Perennial awards season host and late night talk show presence Jimmy Kimmel will serve as the 2020 Emmy Awards host, although he’s uncertain exactly how the ceremony will work amid the coronavirus pandemic. “I don’t know where we will do this or how we will do this or even why we are doing this, but we are doing it and I am hosting it,” he said in a statement. Get the details below.
While the next Oscars ceremony was just delayed by two months, this year’s Emmy Awards is currently scheduled to air on ABC on Sunday, September 20, 2020. But there are still plenty of questions about exactly how the ceremony is going to take place in the COVID-19 era, and neither Kimmel nor ABC have any answers yet. I find it hard to believe that the most famous names in television are going to gather in one room for something as comparatively frivolous as an awards show when their lives are literally on the line, but who knows – maybe things will be in a better place by then.
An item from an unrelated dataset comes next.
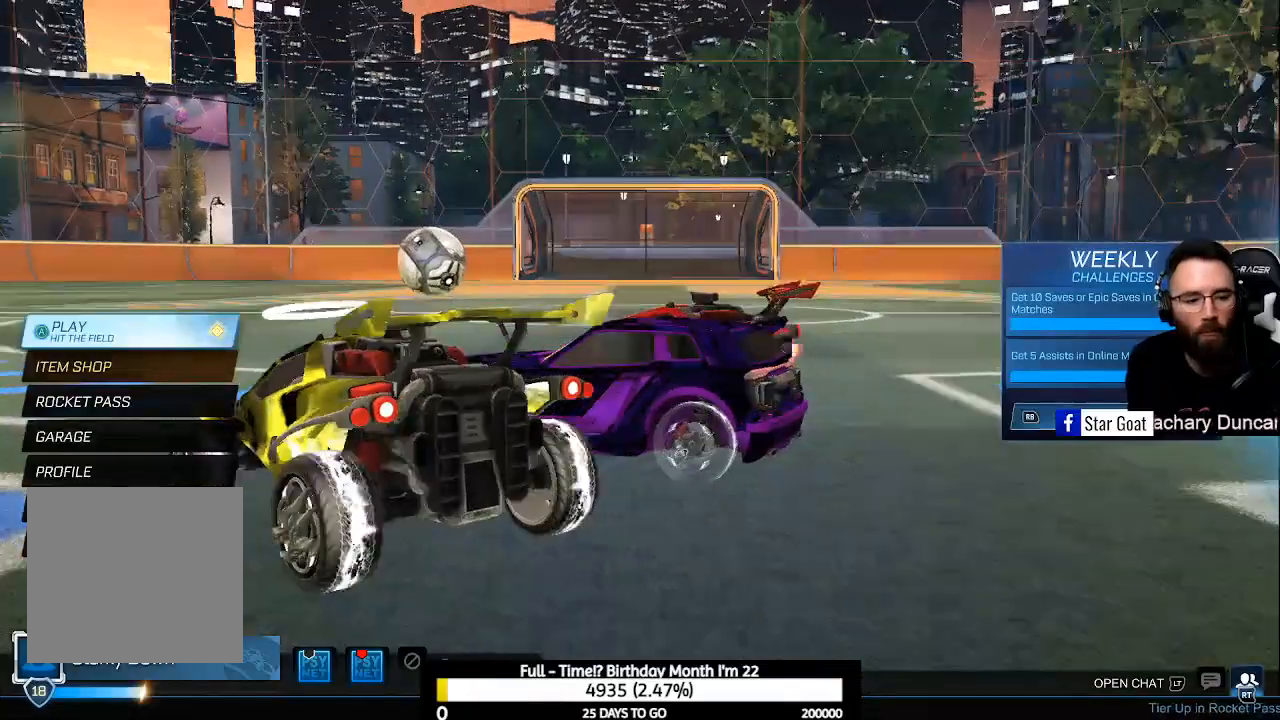
{"buttons": [], "left_stick": "center", "right_stick": "left", "events": []}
If not, could the entire show happen virtually? Pretend, if you will, that you’re on the edge of your seat watching this year’s show. Your eyes are glued to the TV, your ears are wide open waiting for the presenter to utter just the first syllable of the name you desperately hope wins it all. But when they open the card and say, “the winner is…”, their video stream drops out. The Oscars had its unforgettable “Envelopegate” moment a few years ago, and now the Emmys could be poised for its own disastrous scenario.
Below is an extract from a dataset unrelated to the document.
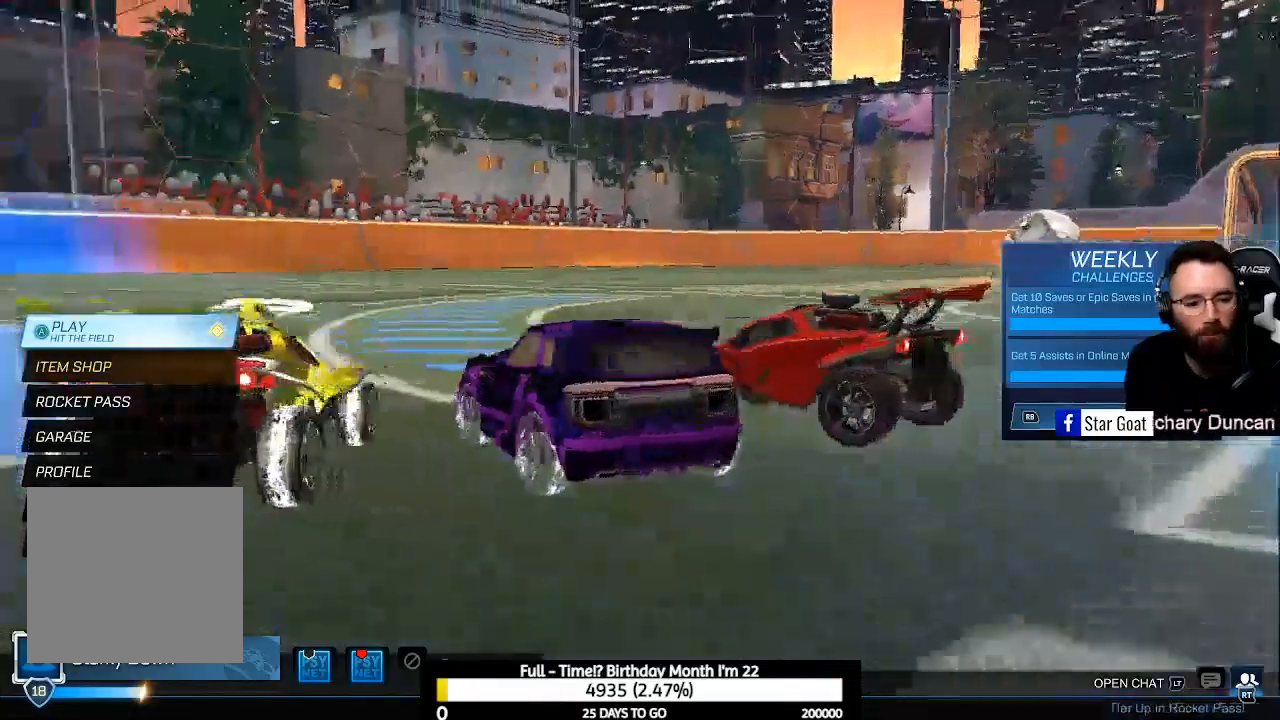
{"buttons": [], "left_stick": "center", "right_stick": "left", "events": []}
Last year’s Emmys were the least-watched Emmys broadcast in history, pulling in only 6.9 million viewers. That ceremony did not have a host, so it’s clear ABC is attempting to boost viewership back up this time. (The question of whether or not Kimmel is an exciting enough choice to draw big audience numbers evidently wasn’t as important as providing a stable, familiar presence at the helm.) This will be his third time hosting, after doing it in 2012 and 2016. According to Forbes, this will be the ninth consecutive year of male hosts for the ceremony. I’ll leave you with a few stats they rounded up about the previous hosts of the show, which I think speak for themselves:
There have only been three female solo hosts in the award show’s 72-year history: Angela Lansbury in 1993, Ellen DeGeneres in 2005 and 2001, and Jane Lynch in 2011.
There has yet to be a Black female solo host, though Oprah hosted alongside Michael J. Fox and Paul Reiser in 1996.
Michael Che, who hosted in 2018, was the first Black host since Bryant Gumbel in 1997.